Your goal: Repeat exactly, and only, the lines below starting at the line that contains "right ear: (38, 91)" and ending at the line that contains "left ear: (125, 101)", inclusive of both.

Entries supplied START

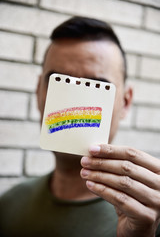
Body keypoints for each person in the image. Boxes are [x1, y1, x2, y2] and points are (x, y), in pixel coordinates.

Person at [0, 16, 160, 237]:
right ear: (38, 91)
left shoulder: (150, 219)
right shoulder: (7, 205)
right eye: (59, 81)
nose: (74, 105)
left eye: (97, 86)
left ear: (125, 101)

Entries supplied END
Entries supplied START

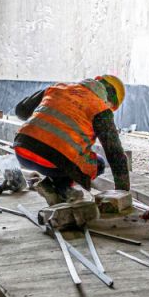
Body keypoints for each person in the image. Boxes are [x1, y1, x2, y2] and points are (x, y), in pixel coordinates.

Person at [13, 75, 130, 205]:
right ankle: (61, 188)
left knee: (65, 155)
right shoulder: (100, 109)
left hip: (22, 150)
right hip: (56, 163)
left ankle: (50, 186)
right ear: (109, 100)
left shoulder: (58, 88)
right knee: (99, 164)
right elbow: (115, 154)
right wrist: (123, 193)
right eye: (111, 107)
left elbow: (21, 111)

Entries supplied END

Task answer:
right ear: (38, 91)
left shoulder: (150, 219)
right shoulder: (7, 205)
right eye: (59, 81)
nose: (74, 105)
left eye: (97, 86)
left ear: (125, 101)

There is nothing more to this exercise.